Can you print the article on going back to college at 35, word for word and in full?

GIVEN TEXT

----

Going Back to College at 35
Going back to college at 35 may seem like a daunting task. Here are a few concerns that are commonly expressed by older folks:
- I don’t have time for it.
- I’m too old for financial aid.
- I don’t know how colleges work these days.
Some people use these worries to talk themselves out of enrolling. What you might not realize, however, is that each problem has a solution:
- Many degrees can be earned on your own schedule, especially if you’re enrolling in an online program with flexible, self-paced classes.
- There’s no age limit on federal financial aid like FAFSA. You may qualify for grants and loans no matter how old you are.
- Today’s universities have all kinds of resources for students. From tutors and career counselors to professional organizations with industry-specific networking opportunities, most universities provide plenty of support.
Being an older student does come with unique challenges. For example, you might have to juggle work and school at the same time, or you might have a family to raise in between hitting the books. Just know that millions of students can and have earned their degrees in their 20s, 30s, 40s and beyond.

----

(Collected data)
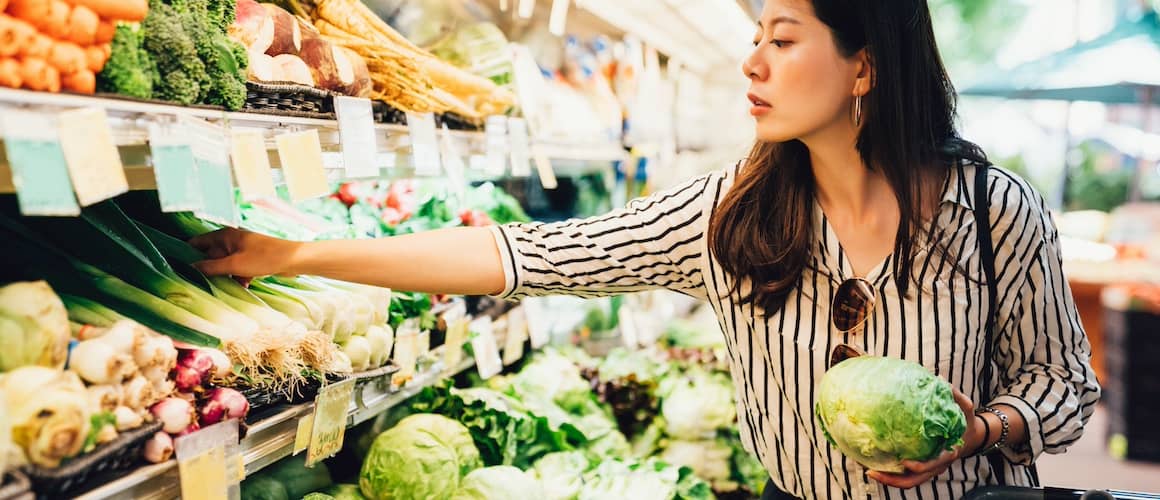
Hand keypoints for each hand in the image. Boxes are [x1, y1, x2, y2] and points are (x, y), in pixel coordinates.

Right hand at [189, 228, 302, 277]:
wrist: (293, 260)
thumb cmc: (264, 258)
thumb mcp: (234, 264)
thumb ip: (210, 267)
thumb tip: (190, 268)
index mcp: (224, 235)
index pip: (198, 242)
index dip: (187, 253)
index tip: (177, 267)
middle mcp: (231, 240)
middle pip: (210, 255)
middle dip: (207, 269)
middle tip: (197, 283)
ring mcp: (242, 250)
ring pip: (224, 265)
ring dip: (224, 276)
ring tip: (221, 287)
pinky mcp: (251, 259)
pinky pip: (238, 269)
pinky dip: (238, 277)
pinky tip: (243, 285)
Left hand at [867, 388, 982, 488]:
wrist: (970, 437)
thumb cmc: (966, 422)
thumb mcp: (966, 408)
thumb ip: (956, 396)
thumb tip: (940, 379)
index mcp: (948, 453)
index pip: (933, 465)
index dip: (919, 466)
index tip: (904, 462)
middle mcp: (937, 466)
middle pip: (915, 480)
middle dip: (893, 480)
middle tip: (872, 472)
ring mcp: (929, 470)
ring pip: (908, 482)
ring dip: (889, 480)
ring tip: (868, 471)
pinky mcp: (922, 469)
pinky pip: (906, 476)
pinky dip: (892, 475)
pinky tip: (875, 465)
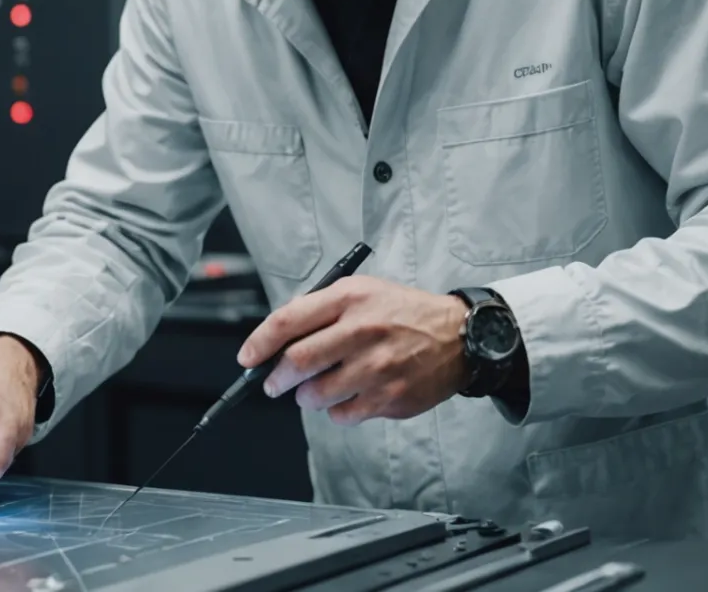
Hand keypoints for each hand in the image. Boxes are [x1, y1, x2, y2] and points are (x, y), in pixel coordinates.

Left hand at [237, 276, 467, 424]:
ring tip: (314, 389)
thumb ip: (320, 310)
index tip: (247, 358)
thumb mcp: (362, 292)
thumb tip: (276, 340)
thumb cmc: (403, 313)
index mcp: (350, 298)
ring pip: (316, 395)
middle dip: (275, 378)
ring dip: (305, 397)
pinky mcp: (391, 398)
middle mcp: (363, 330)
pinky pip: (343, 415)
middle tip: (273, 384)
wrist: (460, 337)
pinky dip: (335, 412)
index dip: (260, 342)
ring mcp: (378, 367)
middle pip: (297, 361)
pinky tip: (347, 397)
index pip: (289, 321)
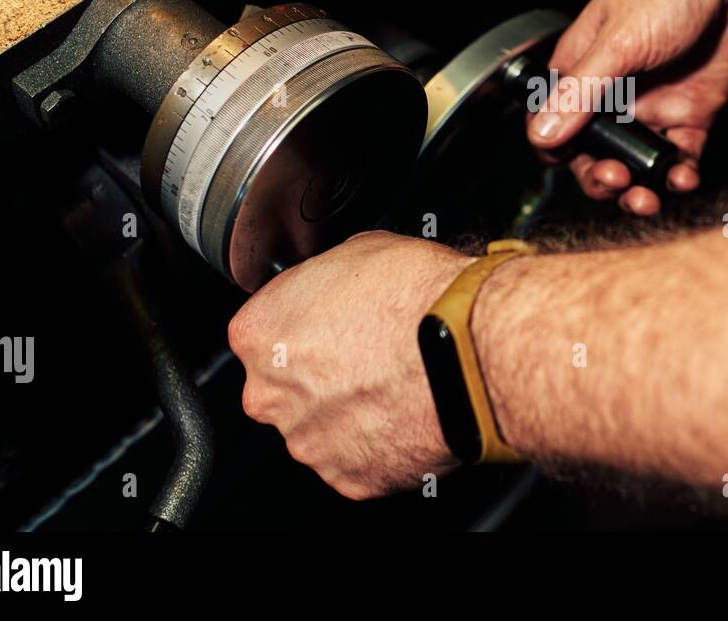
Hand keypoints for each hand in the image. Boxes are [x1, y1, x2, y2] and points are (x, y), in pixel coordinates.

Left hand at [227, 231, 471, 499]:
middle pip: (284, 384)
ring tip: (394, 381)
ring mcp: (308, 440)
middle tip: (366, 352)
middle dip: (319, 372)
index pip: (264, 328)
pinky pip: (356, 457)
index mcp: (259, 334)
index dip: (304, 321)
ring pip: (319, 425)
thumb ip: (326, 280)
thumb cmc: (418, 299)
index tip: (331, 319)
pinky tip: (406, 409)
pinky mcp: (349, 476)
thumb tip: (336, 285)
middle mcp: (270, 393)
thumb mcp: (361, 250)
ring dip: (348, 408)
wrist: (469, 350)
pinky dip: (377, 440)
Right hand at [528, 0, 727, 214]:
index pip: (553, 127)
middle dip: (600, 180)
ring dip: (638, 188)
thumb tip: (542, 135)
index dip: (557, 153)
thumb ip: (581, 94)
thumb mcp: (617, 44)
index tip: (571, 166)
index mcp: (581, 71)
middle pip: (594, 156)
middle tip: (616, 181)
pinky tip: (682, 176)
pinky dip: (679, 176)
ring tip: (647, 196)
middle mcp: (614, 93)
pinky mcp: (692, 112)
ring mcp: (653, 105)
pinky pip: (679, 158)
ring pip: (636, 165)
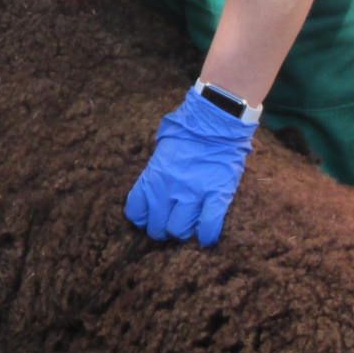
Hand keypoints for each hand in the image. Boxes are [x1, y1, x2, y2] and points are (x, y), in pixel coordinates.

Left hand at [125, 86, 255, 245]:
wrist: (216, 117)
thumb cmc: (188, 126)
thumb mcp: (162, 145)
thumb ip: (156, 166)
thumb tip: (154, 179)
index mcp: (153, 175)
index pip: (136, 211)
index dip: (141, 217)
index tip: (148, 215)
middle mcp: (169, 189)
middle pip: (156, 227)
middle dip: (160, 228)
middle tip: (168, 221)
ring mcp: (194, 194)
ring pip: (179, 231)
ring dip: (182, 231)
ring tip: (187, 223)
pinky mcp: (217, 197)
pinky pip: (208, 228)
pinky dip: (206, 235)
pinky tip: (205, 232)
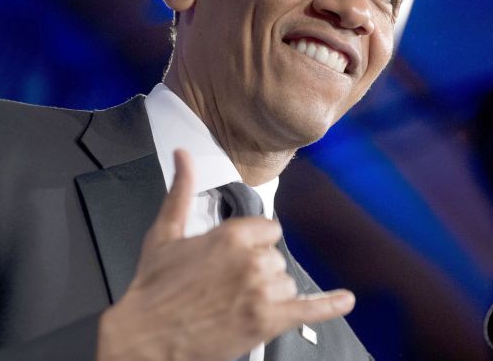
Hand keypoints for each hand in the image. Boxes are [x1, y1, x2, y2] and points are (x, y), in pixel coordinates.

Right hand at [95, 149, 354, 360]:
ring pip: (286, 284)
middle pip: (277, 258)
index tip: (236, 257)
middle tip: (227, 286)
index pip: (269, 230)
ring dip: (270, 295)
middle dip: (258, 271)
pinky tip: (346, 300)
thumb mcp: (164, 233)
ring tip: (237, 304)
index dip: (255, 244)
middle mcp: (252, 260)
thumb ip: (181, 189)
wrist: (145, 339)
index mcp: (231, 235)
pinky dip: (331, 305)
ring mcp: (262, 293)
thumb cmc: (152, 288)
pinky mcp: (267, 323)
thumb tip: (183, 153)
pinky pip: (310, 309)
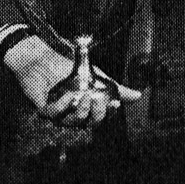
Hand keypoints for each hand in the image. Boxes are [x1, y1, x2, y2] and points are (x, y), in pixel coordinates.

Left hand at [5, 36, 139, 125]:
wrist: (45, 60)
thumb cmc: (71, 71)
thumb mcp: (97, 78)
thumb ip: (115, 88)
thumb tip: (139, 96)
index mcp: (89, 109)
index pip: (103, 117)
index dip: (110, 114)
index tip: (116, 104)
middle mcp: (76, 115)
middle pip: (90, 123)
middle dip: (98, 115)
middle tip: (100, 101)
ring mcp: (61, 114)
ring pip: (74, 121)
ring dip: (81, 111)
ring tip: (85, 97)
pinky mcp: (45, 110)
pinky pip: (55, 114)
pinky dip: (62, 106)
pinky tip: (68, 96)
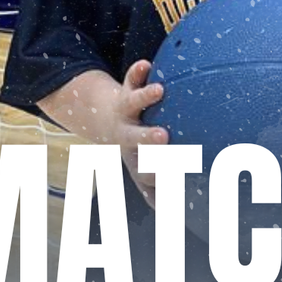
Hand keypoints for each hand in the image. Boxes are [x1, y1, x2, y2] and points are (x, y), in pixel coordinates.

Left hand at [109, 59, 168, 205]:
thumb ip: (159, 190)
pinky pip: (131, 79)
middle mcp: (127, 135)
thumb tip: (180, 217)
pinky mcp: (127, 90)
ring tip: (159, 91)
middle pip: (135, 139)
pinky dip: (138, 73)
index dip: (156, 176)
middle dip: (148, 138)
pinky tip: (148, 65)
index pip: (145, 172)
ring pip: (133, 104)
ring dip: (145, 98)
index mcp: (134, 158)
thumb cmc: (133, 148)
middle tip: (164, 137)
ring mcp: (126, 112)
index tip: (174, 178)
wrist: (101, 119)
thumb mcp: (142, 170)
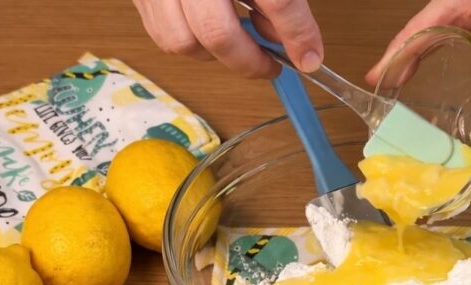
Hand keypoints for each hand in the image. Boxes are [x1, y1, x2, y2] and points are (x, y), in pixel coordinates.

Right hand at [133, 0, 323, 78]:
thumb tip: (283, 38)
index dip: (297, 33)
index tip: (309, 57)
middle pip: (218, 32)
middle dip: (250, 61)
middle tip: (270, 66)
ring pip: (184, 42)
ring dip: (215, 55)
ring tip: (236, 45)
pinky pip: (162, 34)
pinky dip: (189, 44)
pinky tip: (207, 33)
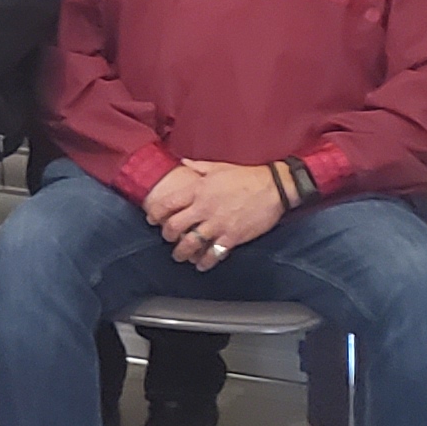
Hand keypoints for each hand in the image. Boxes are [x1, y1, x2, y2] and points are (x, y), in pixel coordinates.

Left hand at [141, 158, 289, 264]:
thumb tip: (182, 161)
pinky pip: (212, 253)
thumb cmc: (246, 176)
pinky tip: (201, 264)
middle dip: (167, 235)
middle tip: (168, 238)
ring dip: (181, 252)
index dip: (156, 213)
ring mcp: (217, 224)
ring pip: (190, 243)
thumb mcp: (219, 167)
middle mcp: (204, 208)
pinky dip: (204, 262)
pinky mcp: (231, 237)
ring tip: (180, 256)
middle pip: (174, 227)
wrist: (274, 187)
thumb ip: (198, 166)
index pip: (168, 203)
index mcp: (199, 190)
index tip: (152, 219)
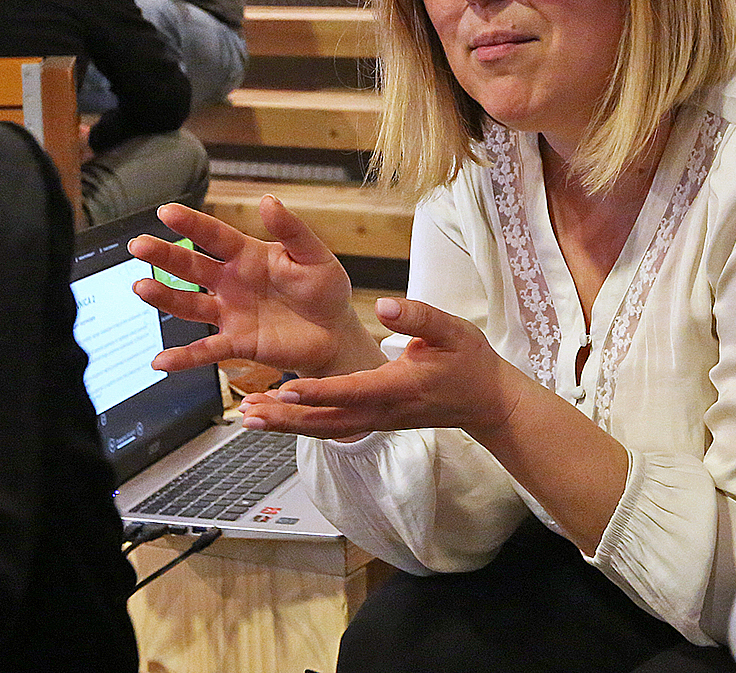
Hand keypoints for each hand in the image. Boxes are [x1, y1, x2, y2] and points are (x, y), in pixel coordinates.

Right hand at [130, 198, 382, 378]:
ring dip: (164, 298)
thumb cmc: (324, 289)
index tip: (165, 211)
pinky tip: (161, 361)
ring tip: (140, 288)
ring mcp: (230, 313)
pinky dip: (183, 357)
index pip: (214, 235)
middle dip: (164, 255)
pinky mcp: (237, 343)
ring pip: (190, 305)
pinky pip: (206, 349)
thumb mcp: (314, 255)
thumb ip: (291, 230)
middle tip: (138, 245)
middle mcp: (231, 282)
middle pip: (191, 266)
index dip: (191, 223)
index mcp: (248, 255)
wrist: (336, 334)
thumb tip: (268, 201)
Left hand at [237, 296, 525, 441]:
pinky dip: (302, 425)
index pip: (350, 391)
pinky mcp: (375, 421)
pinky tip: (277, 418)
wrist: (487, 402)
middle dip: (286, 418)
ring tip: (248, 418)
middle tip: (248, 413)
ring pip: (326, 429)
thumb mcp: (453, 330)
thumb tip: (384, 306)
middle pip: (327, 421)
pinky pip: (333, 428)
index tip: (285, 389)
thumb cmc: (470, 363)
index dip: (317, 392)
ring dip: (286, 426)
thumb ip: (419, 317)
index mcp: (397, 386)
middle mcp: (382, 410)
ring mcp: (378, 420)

----

SOLVED PROBLEM
Going Back to College at 35
Going back to college at 35 may seem like a daunting task. Here are a few concerns that are commonly expressed by older folks:
- I don’t have time for it.
- I’m too old for financial aid.
- I don’t know how colleges work these days.
Some people use these worries to talk themselves out of enrolling. What you might not realize, however, is that each problem has a solution:
- Many degrees can be earned on your own schedule, especially if you’re enrolling in an online program with flexible, self-paced classes.
- There’s no age limit on federal financial aid like FAFSA. You may qualify for grants and loans no matter how old you are.
- Today’s universities have all kinds of resources for students. From tutors and career counselors to professional organizations with industry-specific networking opportunities, most universities provide plenty of support.
Being an older student does come with unique challenges. For example, you might have to juggle work and school at the same time, or you might have a family to raise in between hitting the books. Just know that millions of students can and have earned their degrees in their 20s, 30s, 40s and beyond.